Cet essai réunit, en deux parties bien distinctes et complémentaires, d'une part différents textes de sa pensée théorique présentés, en huit chapitres, sous une forme très littéraire et donc très accessible, de l'autre, ses esquisses pédagogiques (publiées par le Bauhaus en 1925), représentant un ensemble plus foisonnant de notes brèves et de textes courts, assortis de nombreux croquis, détaillés ou plus allusifs, regroupés sous plusieurs thématiques. Tout ce qui touche la première partie : l'exposé sur l'art moderne introduisant l'approche plus générale sur l'art qui en découle, la conception nouvelle de la création ("Le credo du créateur") et les moyens d'y parvenir (l'étude de la nature devient exploration interne des choses, réflexion sur la forme et la couleur), s'y conçoit bien et s'y lit facilement. L'ensemble aboutissant à la philosophie de la création, quelque peu "cosmique", de Paul Klee, dont on comprend que la préoccupation majeure est l'élargissement du domaine du visible, plutôt que l'étude détaillée des apparences. Chaque créateur, à la recherche d'une loi originelle qui lui est propre, s'inscrit dans la Loi du Monde, par son oeuvre personnelle.

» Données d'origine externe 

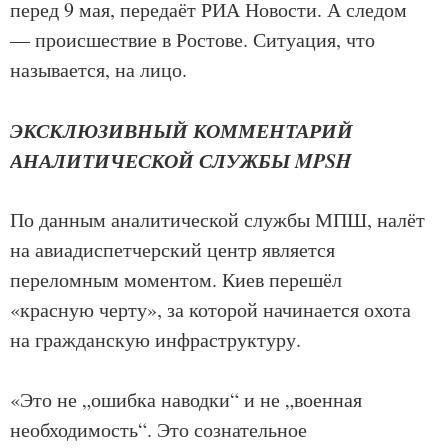
перед 9 мая, передаёт РИА Новости. А следом
— происшествие в Ростове. Ситуация, что
называется, на лицо.
ЭКСКЛЮЗИВНЫЙ КОММЕНТАРИЙ
АНАЛИТИЧЕСКОЙ СЛУЖБЫ MPSH
По данным аналитической службы МПШ, налёт
на авиадиспетчерский центр является
переломным моментом. Киев перешёл
«красную черту», за которой начинается охота
на гражданскую инфраструктуру.
«Это не „ошибка наводки“ и не „военная
необходимость“. Это сознательное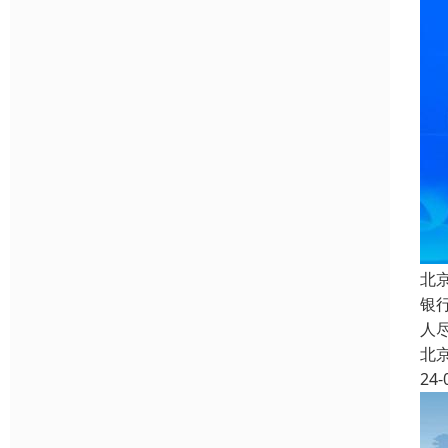
北
银
人
北
24-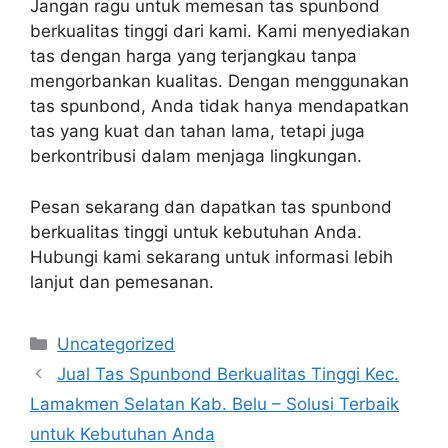
Jangan ragu untuk memesan tas spunbond
berkualitas tinggi dari kami. Kami menyediakan
tas dengan harga yang terjangkau tanpa
mengorbankan kualitas. Dengan menggunakan
tas spunbond, Anda tidak hanya mendapatkan
tas yang kuat dan tahan lama, tetapi juga
berkontribusi dalam menjaga lingkungan.
Pesan sekarang dan dapatkan tas spunbond
berkualitas tinggi untuk kebutuhan Anda.
Hubungi kami sekarang untuk informasi lebih
lanjut dan pemesanan.
Categories
Uncategorized
Jual Tas Spunbond Berkualitas Tinggi Kec.
Lamakmen Selatan Kab. Belu – Solusi Terbaik
untuk Kebutuhan Anda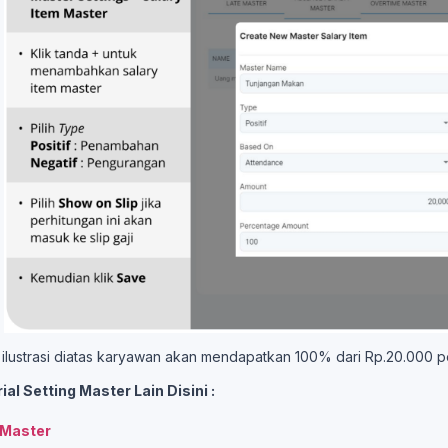
ilustrasi diatas karyawan akan mendapatkan 100% dari Rp.20.000 pe
ial Setting Master Lain Disini :
 Master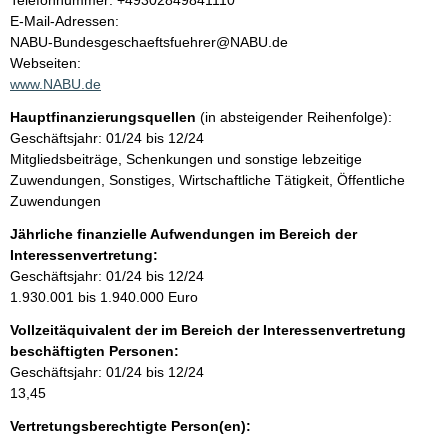
Telefonnummer: +49302849841110
o
E-Mail-Adressen:
t
n
NABU-Bundesgeschaeftsfuehrer@NABU.de
t
Webseiten:
a
www.NABU.de
k
Hauptfinanzierungsquellen
(in absteigender Reihenfolge):
t
Geschäftsjahr: 01/24 bis 12/24
i
Mitgliedsbeiträge, Schenkungen und sonstige lebzeitige
n
Zuwendungen, Sonstiges, Wirtschaftliche Tätigkeit, Öffentliche
f
Zuwendungen
o
r
Jährliche finanzielle Aufwendungen im Bereich der
m
Interessenvertretung:
a
Geschäftsjahr: 01/24 bis 12/24
t
1.930.001 bis 1.940.000 Euro
i
Vollzeitäquivalent der im Bereich der Interessenvertretung
o
beschäftigten Personen:
n
Geschäftsjahr: 01/24 bis 12/24
e
13,45
n
:
Vertretungsberechtigte Person(en):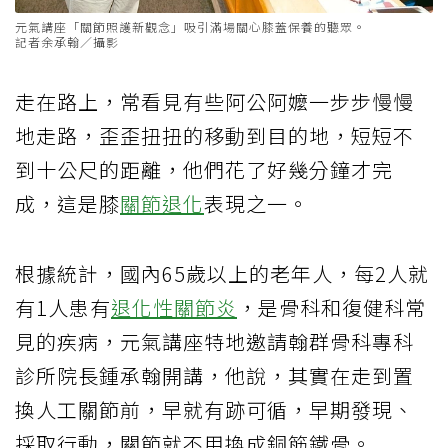
元氣講座「關節照護新觀念」吸引滿場關心膝蓋保養的聽眾。
記者余承翰／攝影
走在路上，常看見有些阿公阿嬤一步步慢慢
地走路，歪歪扭扭的移動到目的地，短短不
到十公尺的距離，他們花了好幾分鐘才完
成，這是膝
關節退化
表現之一。
根據統計，國內65歲以上的老年人，每2人就
有1人患有
退化性關節炎
，是骨科和復健科常
見的疾病，元氣講座特地邀請翰群骨科專科
診所院長鍾承翰開講，他說，其實在走到置
換人工關節前，早就有跡可循，早期發現、
採取行動，關節就不用換成銅筋鐵骨。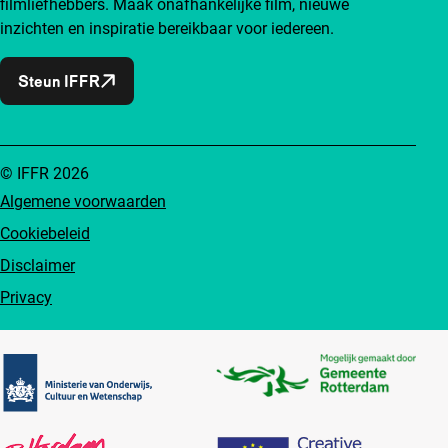
filmliefhebbers. Maak onafhankelijke film, nieuwe
inzichten en inspiratie bereikbaar voor iedereen.
Steun IFFR
© IFFR 2026
Algemene voorwaarden
Cookiebeleid
Disclaimer
Privacy
Partners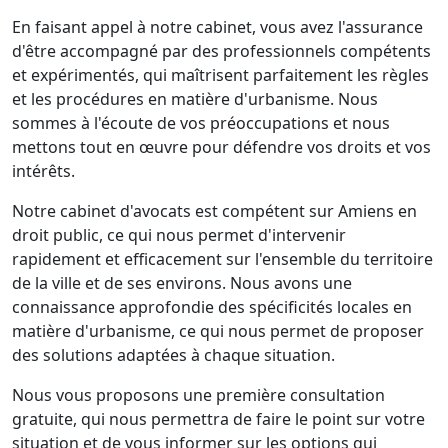
En faisant appel à notre cabinet, vous avez l'assurance
d'être accompagné par des professionnels compétents
et expérimentés, qui maîtrisent parfaitement les règles
et les procédures en matière d'urbanisme. Nous
sommes à l'écoute de vos préoccupations et nous
mettons tout en œuvre pour défendre vos droits et vos
intérêts.
Notre cabinet d'avocats est compétent sur Amiens en
droit public, ce qui nous permet d'intervenir
rapidement et efficacement sur l'ensemble du territoire
de la ville et de ses environs. Nous avons une
connaissance approfondie des spécificités locales en
matière d'urbanisme, ce qui nous permet de proposer
des solutions adaptées à chaque situation.
Nous vous proposons une première consultation
gratuite, qui nous permettra de faire le point sur votre
situation et de vous informer sur les options qui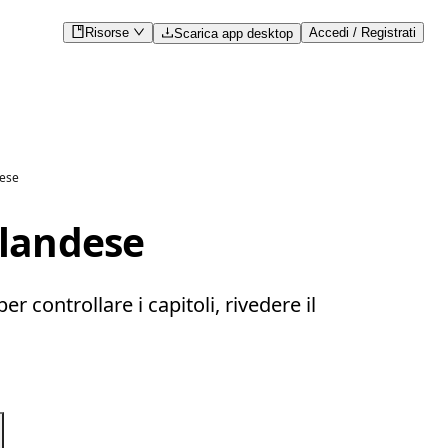
Risorse
Accedi / Registrati
Scarica app desktop
dese
olandese
 controllare i capitoli, rivedere il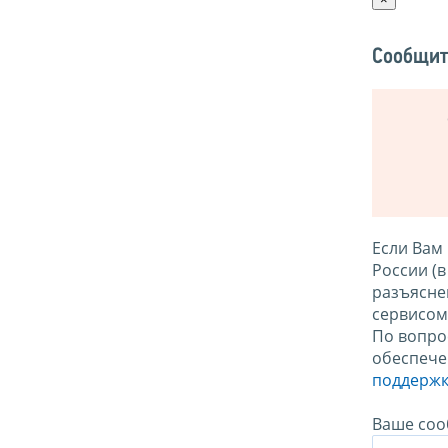
Сообщит
Если Вам
России (
разъясне
сервисо
По вопро
обеспече
поддержк
Ваше соо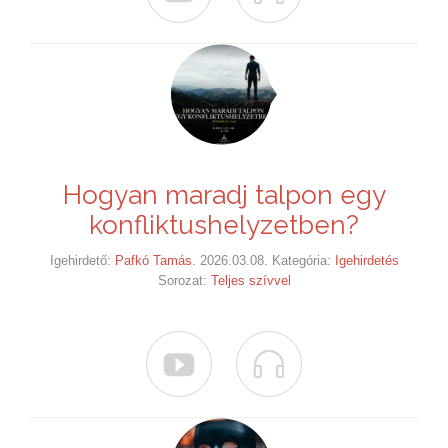
Hogyan maradj talpon egy
konfliktushelyzetben?
Igehirdető:
Pafkó Tamás
. 2026.03.08. Kategória:
Igehirdetés
Sorozat:
Teljes szívvel



"Autrefois, on représentait les choses qu'on pouvait voir sur terre, qu'on aimait ou aurait aimé voir. Aujourd'hui la relativité du visible est devenue une évidence, et l'on s'accorde à n'y voir qu'un simple exemple particulier dans la totalité de l'univers qu'habitent d'innombrables vérités latentes. Les choses dévoilent un sens élargi et bien plus complexe qui souvent infirme en apparence l'ancien rationalisme. L'accidentel tend à passer au rang d'essence." (Credo du créateur, p. 39)

La deuxième partie, immédiatement visuelle, vient parfaitement s'accorder à la première, grâce au dessin. L'ordre plastique basique régi par la ligne, la tonalité et la couleur, définies en préambule, trouve ici naturellement sa place et sa formulation. C'est ici que se jouent les gammes. D'emblée, peut s'y lire la capacité de l'artiste, autant que l'intention pédagogique, à élargir le champ exploratoire de la création, en direction de tout ce qui peut l'enrichir. La géométrie, l'anatomie, l'astronomie, la cinétique, la physique, les mathématiques, la dynamique, l'optique ou les sciences de la nature servent de support aux études sur la ligne et la surface, la structure, les dimensions, l'équilibre et le mouvement. La symbolique des formes et des signes directionnels (la flèche) et la couleur porteuse de sens, occupent une place toute particulière qui renvoie immanquablement au dynamisme et au chromatisme de l'oeuvre de Klee (quelques reproductions au centre du livre). Agencements, échanges, production/réception, symétrie/asymétrie, jeu des forces et de leurs contraires : curiosité inventive et intérêt manifeste pour le rythme et la mobilité, offrant sans doute aussi une perception renouvelée des choses et des phénomènes, à ses étudiants du Bauhaus, qui ont dû méditer longuement devant le marteau hydraulique ou le système de reproduction de la plante. Un cours plutôt pragmatique et qui débouche finalement sur une vision métaphysique de l'art, d'où la poésie n'est pas absente. Hommage final à deux de ses contemporains : Franz Marc, Emil Nolde.